Abiy left the military in 2010, to pursue a political career. His rise in politics was rather quick, elected as a member of the central committee of OPD and a member of the Executive Committee of EPRDF in the same year. In the 2010 national elections, he runs representing his hometown Agaro and won a seat in the House of people’s Representative (the parliament). He was reelected in the 2015 national election.
In 2015, he became a Minister of Science and Technology. After serving only a year as a minister, he moved on to become a deputy for the Oromia Region president, Lemma Megersa. He became a central figure in the OPD, during the unrest in the region that follows the master plan that proposed an expansion of the capital Addis Ababa to Oromia. He was also significantly involved in the Oromia and Somali conflict in 2017. He played a role in resettling the displaced Oromo people from the Somali regional state.
On 15 February 2018, the Ethiopian Prime Minister Haile Mariam Desalgn, unable to stop the unrest and resistance movements in the country, resigned from his post as a chairman of EPRDF and the leader of the country. The resignation triggered a first-ever highly contested and widely talked about leadership race among the four major coalition parties of EPRDF. Lemma Megersa and Abiy Ahmed were front runners. However, in a swift strategic move, OPD not only excluded Lemma Megersa from the leadership race but also made Abiy the chairman of OPD. That’s because, it’s an unwritten but strictly followed rule that, the chairman of EPRDF automatically becomes the Prime Minister of the country. To be a Prime Minister, another constitutional precondition is that, one has to be an elected member of the parliament. Among the two, Abiy was a member of the parliament, and as a result, qualified to become the Prime Minister.
On March 1, 2018, the 180 executive members of EPRDF (Each coalition party with 45 representatives) had their shortlisted contestants to become the next leader of the party. The nominees were Abiy Ahmed from OPD, Demeke Mekonen from APD, and Shiferaw Shigute from SEPDM, and Debretsion Gebermichaeal from TPLF. However, just a few hours before the election, Demeke Mekonen, who was a strong contender in the race, dropped out of the race. Observant concluded that it’s yet another strategic move by OPD and APD, to make sure Abiy gets elected, which in effect will be the end of TPLF supremacy and control in the party and the country. By midnight on the same day, Abiy was announced as the new Prime Minister of the nation. He was sworn in the next day, in front of the House of People’s Representatives (the parliament).

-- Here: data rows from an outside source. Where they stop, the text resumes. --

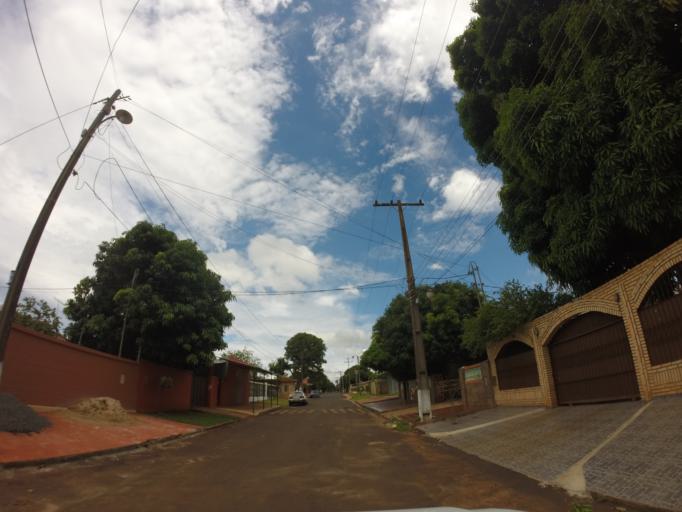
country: PY
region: Alto Parana
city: Ciudad del Este
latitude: -25.4143
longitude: -54.6271
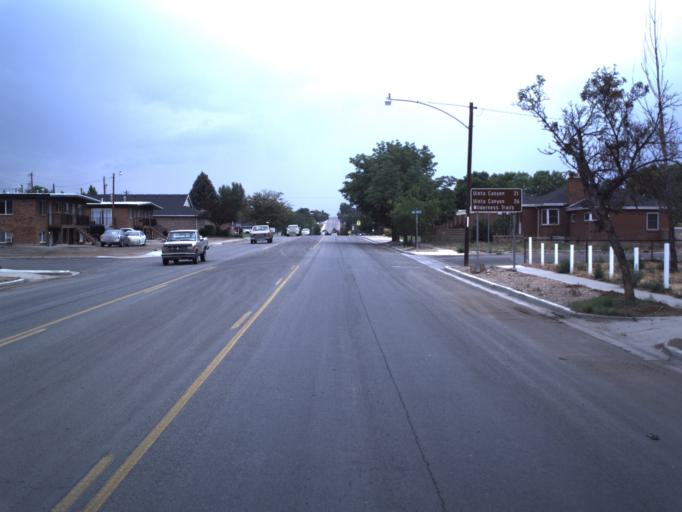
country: US
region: Utah
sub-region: Duchesne County
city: Roosevelt
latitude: 40.3022
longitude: -109.9928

As a Prime Minister of a nation on the verge of deep social, economic, and political crises, Abiy had to make many decisions to stabilize the nation. He dropped all the charges against opposition leaders in the country, invited exiled journalists, politicians, and religious leaders. In an intense and rapid foreign policy, he made peace with Eritrea and worked to create harmony among leaders of the Horn of Africa. He also proposed several economic reforms, including privatizing large government-owned institutions including Ethiopian Airlines and Ethio Telecom. Though conflict from every direction continued to arise and his leadership is criticized for lack of transparency, decision making, and firm control over security agencies, Abiy continues to be an optimist to save the nation.
Abiy Ahmed is married to Zinash Tayachew. The two met while they are both serving in the military. They have four children, three daughters, and a son.